Despite WH Chaos ideas being inspired from Moorcock's works, I don't think the first concept would be the same as the latter.

That is, WH Chaos, being quite chaotic, are not the primordial force of desorder, opposed to the primal force of order/law.

Chaos entities on Warhammer are embodiment of powerful emotions. That's why they're irrational. But having traces of order or stasis is not a contradiction to the concept, I think.

Lord Ork said:

Despite WH Chaos ideas being inspired from Moorcock's works, I don't think the first concept would be the same as the latter.

That is, WH Chaos, being quite chaotic, are not the primordial force of desorder, opposed to the primal force of order/law.

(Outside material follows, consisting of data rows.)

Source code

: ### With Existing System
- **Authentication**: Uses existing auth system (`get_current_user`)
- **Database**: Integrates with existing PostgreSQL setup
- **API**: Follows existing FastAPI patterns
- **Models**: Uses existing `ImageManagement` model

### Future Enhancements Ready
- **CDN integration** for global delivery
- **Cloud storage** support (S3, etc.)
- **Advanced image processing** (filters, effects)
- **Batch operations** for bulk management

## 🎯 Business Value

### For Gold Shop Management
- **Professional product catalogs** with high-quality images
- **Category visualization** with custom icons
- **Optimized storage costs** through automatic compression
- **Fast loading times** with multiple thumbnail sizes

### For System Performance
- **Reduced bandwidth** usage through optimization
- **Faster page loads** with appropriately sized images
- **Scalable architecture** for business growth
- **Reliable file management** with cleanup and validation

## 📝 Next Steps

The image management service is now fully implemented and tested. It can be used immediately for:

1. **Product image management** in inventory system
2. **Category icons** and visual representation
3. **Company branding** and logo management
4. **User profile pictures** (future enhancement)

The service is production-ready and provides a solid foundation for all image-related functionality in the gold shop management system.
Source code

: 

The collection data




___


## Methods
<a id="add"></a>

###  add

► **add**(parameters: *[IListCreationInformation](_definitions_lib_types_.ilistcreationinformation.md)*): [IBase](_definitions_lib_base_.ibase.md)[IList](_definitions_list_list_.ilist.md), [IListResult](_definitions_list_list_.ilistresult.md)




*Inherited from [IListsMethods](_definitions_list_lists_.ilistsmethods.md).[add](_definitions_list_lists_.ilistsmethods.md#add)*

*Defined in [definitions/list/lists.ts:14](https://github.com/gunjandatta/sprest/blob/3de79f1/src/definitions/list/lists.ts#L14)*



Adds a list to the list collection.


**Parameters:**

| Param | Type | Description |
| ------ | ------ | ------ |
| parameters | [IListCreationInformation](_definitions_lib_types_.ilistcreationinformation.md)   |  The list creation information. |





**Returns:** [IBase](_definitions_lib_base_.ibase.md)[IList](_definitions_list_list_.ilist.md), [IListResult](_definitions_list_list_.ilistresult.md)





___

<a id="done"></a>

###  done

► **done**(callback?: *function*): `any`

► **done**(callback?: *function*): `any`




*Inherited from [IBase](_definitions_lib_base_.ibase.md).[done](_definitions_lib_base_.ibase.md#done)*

Chaos entities on Warhammer are embodiment of powerful emotions. That's why they're irrational. But having traces of order or stasis is not a contradiction to the concept, I think.

IIRC, the individual lords of chaos were manifestations of various powerful emotions and concepts in Moorcock as well, though this isn't ruminated on much, it is mentioned in passing at one point. And the warp *is* the primal force of disorder (or at least, change) in the WH universe. The first war in warhammer is a battle between the Ancients, supreme masters of the warp who spend their time creating life and mixing things up, and the Necrontyr, who embrace system and order to the point of abandonment of self.

Well if the Ancients were anything like the Old Ones of Warhammer Fantasy, they weren't in to chaos at all, and were rather very ordered.

It was the war with the Necrons, that led to them uplifting many new races and gifting them with powerful psyches, that let to all the turbulence in the warp and the coming of the Chaos Gods.

Also, the Warp doesn't really have an underlying effect on everything. Most inanimate objects and nonsentient animals don't even register as a blip in the Warp, with just as little (if not less) flowing the other way. That's what makes Psykers so special, they're a great big conduit for power that would otherwise have little to no access to the material universe, outside of areas where the two overlap, like the Eye of Terror.

So Chaos isn't playing hell with crystals, or the evolution of lifeforms, and so on. You won't just land on an unexplored planet and find places where the warp leaks in to reality, without someone (something) having done something to put it there. Even if it's just from the raw malevolent intelligence of some being or another.

Lord Ork said:

But having traces of order or stasis is not a contradiction to the concept, I think.

Which is why one of the fundamental aspects of Nurgle is stasis and entropy, and resistance to change.